Тот факт, что, согласно По, стихотворение должно выражать одно настроение (потребовалось бы слишком пространное отступление для доказательства, что "Колокольчики и колокола", будучи намеренной попыткой передачи нескольких настроений, — на самом деле такое же стихотворение одного настроения, как и все остальные стихи По) — этот факт может стать понятнее, если отнестись к нему как к проявлению корневой, глубинной слабости. Правда, все сказанное я предлагаю лишь в качестве рабочей гипотезы, однако именно это мнение мне хотелось бы высказать и посмотреть, что из этого получится.
В мои планы входит также и объяснение того, почему творчество По находило отклик у многих читателей на определенном этапе их жизни — как раз в пору, когда кончается детство. То, что По обладал могучим интеллектом, бесспорно, но, мне кажется, это интеллект в высшей степени одаренного подростка на пороге половой зрелости. Он проявляет живую любознательность именно к тому, что трогает, занимает, восторгает юношеское сознание: чудеса природы, техники и сверхъестественного, криптограммы и шифры, загадки и лабиринты, механизм шахматной игры и буйные полеты фантазии. Разнообразие и пыл его любознательности восторгает и поражает; однако в конце концов эксцентричность и непоследовательность его интересов утомляют. Но ведь именно последовательный взгляд на жизнь и есть достоинство зрелого человека. Отношение к жизни может быть зрелым и последовательным, и вместе с тем крайне скептическим, но По не был скептиком. Он производит впечатление человека, находящегося целиком во власти сиюминутной идеи: в результате кажется, будто он не столько верит в эти идеи, сколько забавляется, играет ими. Чего не хватает, так это не силы ума, а зрелости интеллекта, которая приходит только вместе со зрелостью человека как личности, с развитием и сбалансированностью его разнообразных эмоций. Меня не интересует в данном случае какое бы то ни было психологическое или патологическое объяснение; для моей цели вполне достаточно констатировать: по своей природе творчество По такое, какое я и должен ожидать от человека поистине незаурядного ума и мироощущения, чье эмоциональное развитие в известном отношении остановилось в юности. Его самые яркие творческие удачи — это воплощение грезы: глубокий смысл кроется в том, что дамы в его стихотворениях и рассказах всегда погибают или исчезают прежде, чем их можно обнять. Даже в "Призрачном замке", тема которого, вроде бы, алкоголизм самого автора, это несчастье не становится нравственной драмой; оно изображено аперсонально, внелично, как феномен сам по себе; его изображение не таит в себе поразительной силы поэтических строк, как у Франсуа Вийона, пишущего о своем падении[425].

:: ЦЕЛЬ УПРАЖНЕНИЯ ::
Перепишите слово в слово часть отрывка о творчестве По между словами «Тот факт, что, согласно» и «из этого получится.», включая их. Материал здесь никак не используется.

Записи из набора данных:
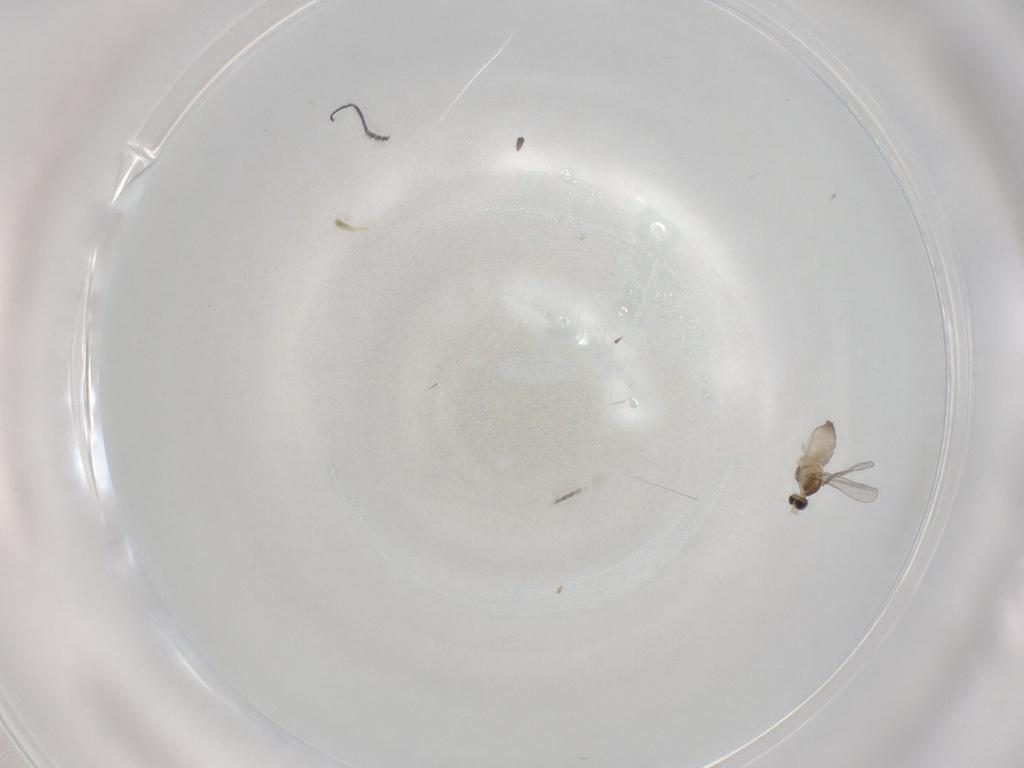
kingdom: Animalia
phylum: Arthropoda
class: Insecta
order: Diptera
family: Cecidomyiidae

:: ПОЛНЫЙ ОТВЕТ ::
Тот факт, что, согласно По, стихотворение должно выражать одно настроение (потребовалось бы слишком пространное отступление для доказательства, что "Колокольчики и колокола", будучи намеренной попыткой передачи нескольких настроений, — на самом деле такое же стихотворение одного настроения, как и все остальные стихи По) — этот факт может стать понятнее, если отнестись к нему как к проявлению корневой, глубинной слабости. Правда, все сказанное я предлагаю лишь в качестве рабочей гипотезы, однако именно это мнение мне хотелось бы высказать и посмотреть, что из этого получится.